Interleukin (IL)-6-type cytokines exert their effects through activation of the Janus kinase/signal transducers and activators of transcription (JAK/STAT) signaling cascade. The JAK/STAT pathways play an important role in rheumatoid arthritis, since JAK inhibitors have exhibited dramatic effects on rheumatoid arthritis (RA) in clinical trials. In this study, we investigated the molecular effects of a small molecule JAK inhibitor, CP690,550 on the JAK/STAT signaling pathways and examined the role of JAK kinases in rheumatoid synovitis.

Methods

Fibroblast-like synoviocytes (FLS) were isolated from RA patients and stimulated with recombinant oncostatin M (OSM).

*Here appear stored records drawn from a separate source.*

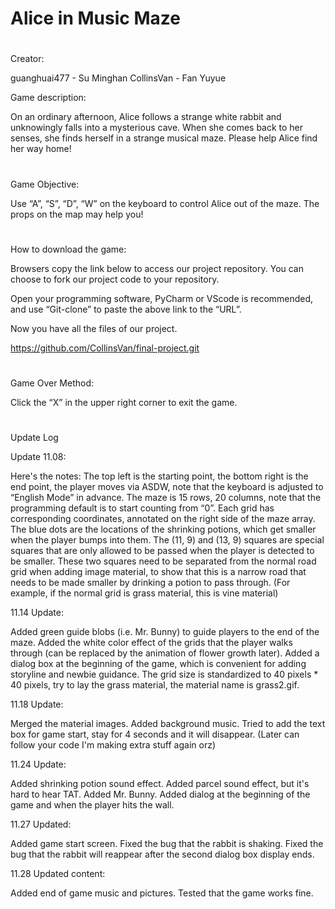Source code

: # Alice in Music Maze
#
Creator:

guanghuai477 - Su Minghan
CollinsVan - Fan Yuyue

Game description:

On an ordinary afternoon, Alice follows a strange white rabbit and unknowingly falls into a mysterious cave. When she comes back to her senses, she finds herself in a strange musical maze. Please help Alice find her way home!
#
Game Objective:

Use “A”, “S”, “D”, “W” on the keyboard to control Alice out of the maze. The props on the map may help you!
#
How to download the game:

Browsers copy the link below to access our project repository. You can choose to fork our project code to your repository.

Open your programming software, PyCharm or VScode is recommended, and use “Git-clone” to paste the above link to the “URL”.

Now you have all the files of our project.

https://github.com/CollinsVan/final-project.git
#
Game Over Method:

Click the “X” in the upper right corner to exit the game.


#
#
Update Log

Update 11.08:

Here's the notes:
The top left is the starting point, the bottom right is the end point, the player moves via ASDW, note that the keyboard is adjusted to “English Mode” in advance.
The maze is 15 rows, 20 columns, note that the programming default is to start counting from “0”. Each grid has corresponding coordinates, annotated on the right side of the maze array.
The blue dots are the locations of the shrinking potions, which get smaller when the player bumps into them.
The (11, 9) and (13, 9) squares are special squares that are only allowed to be passed when the player is detected to be smaller. These two squares need to be separated from the normal road grid when adding image material, to show that this is a narrow road that needs to be made smaller by drinking a potion to pass through. (For example, if the normal grid is grass material, this is vine material)

11.14 Update:

Added green guide blobs (i.e. Mr. Bunny) to guide players to the end of the maze.
Added the white color effect of the grids that the player walks through (can be replaced by the animation of flower growth later).
Added a dialog box at the beginning of the game, which is convenient for adding storyline and newbie guidance.
The grid size is standardized to 40 pixels * 40 pixels, try to lay the grass material, the material name is grass2.gif.

11.18 Update:

Merged the material images.
Added background music.
Tried to add the text box for game start, stay for 4 seconds and it will disappear. (Later can follow your code I'm making extra stuff again orz)

11.24 Update:

Added shrinking potion sound effect.
Added parcel sound effect, but it's hard to hear TAT.
Added Mr. Bunny.
Added dialog at the beginning of the game and when the player hits the wall.

11.27 Updated:

Added game start screen.
Fixed the bug that the rabbit is shaking.
Fixed the bug that the rabbit will reappear after the second dialog box display ends.

11.28 Updated content:

Added end of game music and pictures.
Tested that the game works fine.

The cellular supernatants were analyzed using cytokine protein chips. IL-6 mRNA and protein expression were analyzed by real-time PCR method and ELISA, respectively. Protein phosphorylation of rheumatoid synoviocytes was assessed by Western blot using phospho-specific antibodies.

Results

OSM was found to be a potent inducer of IL-6 in FLS. OSM stimulation elicited rapid phosphorylation of STATs suggesting activation of the JAK/STAT pathway in FLS. CP690,550 pretreatment completely abrogated the OSM-induced production of IL-6, as well as OSM-induced JAK/STAT, and activation of mitogen-activated kinases (MAPKs) in FLS.

Conclusions

These findings suggest that IL-6-type cytokines contribute to rheumatoid synovitis through activation of the JAK/STAT pathway in rheumatoid synoviocytes. Inhibition of these pro-inflammatory signaling pathways by CP690,550 could be important in the treatment of RA.